What you are asked to do: The records that follow are to be repeated without alteration.

(Page layout parsing data)
▼▼▼

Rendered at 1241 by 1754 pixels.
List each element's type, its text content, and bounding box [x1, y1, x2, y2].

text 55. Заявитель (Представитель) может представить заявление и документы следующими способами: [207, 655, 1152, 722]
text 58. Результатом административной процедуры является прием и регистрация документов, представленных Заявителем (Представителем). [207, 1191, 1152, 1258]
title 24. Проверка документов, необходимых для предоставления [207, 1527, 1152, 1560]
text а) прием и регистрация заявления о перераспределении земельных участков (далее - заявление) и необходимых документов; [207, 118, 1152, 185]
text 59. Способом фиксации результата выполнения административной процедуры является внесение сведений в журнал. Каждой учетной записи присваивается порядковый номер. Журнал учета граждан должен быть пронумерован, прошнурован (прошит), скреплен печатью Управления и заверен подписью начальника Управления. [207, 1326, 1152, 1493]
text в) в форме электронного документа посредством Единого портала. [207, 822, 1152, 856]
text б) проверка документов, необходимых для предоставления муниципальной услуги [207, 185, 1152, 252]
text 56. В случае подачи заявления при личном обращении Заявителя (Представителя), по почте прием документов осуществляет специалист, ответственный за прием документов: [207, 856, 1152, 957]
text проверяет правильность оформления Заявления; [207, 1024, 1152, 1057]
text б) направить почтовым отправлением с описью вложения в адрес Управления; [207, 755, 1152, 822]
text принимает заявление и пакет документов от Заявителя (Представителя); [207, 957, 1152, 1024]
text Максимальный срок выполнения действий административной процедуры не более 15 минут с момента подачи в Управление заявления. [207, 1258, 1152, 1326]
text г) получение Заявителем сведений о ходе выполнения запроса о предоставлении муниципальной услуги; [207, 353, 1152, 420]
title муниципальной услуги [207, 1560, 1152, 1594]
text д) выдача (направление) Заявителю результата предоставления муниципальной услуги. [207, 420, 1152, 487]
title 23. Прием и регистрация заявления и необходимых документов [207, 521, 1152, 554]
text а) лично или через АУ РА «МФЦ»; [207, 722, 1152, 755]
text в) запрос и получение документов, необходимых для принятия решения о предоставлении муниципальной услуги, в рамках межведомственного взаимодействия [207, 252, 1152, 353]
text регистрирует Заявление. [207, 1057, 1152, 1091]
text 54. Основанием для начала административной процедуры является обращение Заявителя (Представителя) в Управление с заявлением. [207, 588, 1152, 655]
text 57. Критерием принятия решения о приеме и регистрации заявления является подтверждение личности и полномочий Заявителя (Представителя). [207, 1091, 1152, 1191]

▲▲▲

Expected output:
Rendered at 1241 by 1754 pixels.
List each element's type, its text content, and bounding box [x1, y1, x2, y2].

text 55. Заявитель (Представитель) может представить заявление и документы следующими способами: [207, 655, 1152, 722]
text 58. Результатом административной процедуры является прием и регистрация документов, представленных Заявителем (Представителем). [207, 1191, 1152, 1258]
title 24. Проверка документов, необходимых для предоставления [207, 1527, 1152, 1560]
text а) прием и регистрация заявления о перераспределении земельных участков (далее - заявление) и необходимых документов; [207, 118, 1152, 185]
text 59. Способом фиксации результата выполнения административной процедуры является внесение сведений в журнал. Каждой учетной записи присваивается порядковый номер. Журнал учета граждан должен быть пронумерован, прошнурован (прошит), скреплен печатью Управления и заверен подписью начальника Управления. [207, 1326, 1152, 1493]
text в) в форме электронного документа посредством Единого портала. [207, 822, 1152, 856]
text б) проверка документов, необходимых для предоставления муниципальной услуги [207, 185, 1152, 252]
text 56. В случае подачи заявления при личном обращении Заявителя (Представителя), по почте прием документов осуществляет специалист, ответственный за прием документов: [207, 856, 1152, 957]
text проверяет правильность оформления Заявления; [207, 1024, 1152, 1057]
text б) направить почтовым отправлением с описью вложения в адрес Управления; [207, 755, 1152, 822]
text принимает заявление и пакет документов от Заявителя (Представителя); [207, 957, 1152, 1024]
text Максимальный срок выполнения действий административной процедуры не более 15 минут с момента подачи в Управление заявления. [207, 1258, 1152, 1326]
text г) получение Заявителем сведений о ходе выполнения запроса о предоставлении муниципальной услуги; [207, 353, 1152, 420]
title муниципальной услуги [207, 1560, 1152, 1594]
text д) выдача (направление) Заявителю результата предоставления муниципальной услуги. [207, 420, 1152, 487]
title 23. Прием и регистрация заявления и необходимых документов [207, 521, 1152, 554]
text а) лично или через АУ РА «МФЦ»; [207, 722, 1152, 755]
text в) запрос и получение документов, необходимых для принятия решения о предоставлении муниципальной услуги, в рамках межведомственного взаимодействия [207, 252, 1152, 353]
text регистрирует Заявление. [207, 1057, 1152, 1091]
text 54. Основанием для начала административной процедуры является обращение Заявителя (Представителя) в Управление с заявлением. [207, 588, 1152, 655]
text 57. Критерием принятия решения о приеме и регистрации заявления является подтверждение личности и полномочий Заявителя (Представителя). [207, 1091, 1152, 1191]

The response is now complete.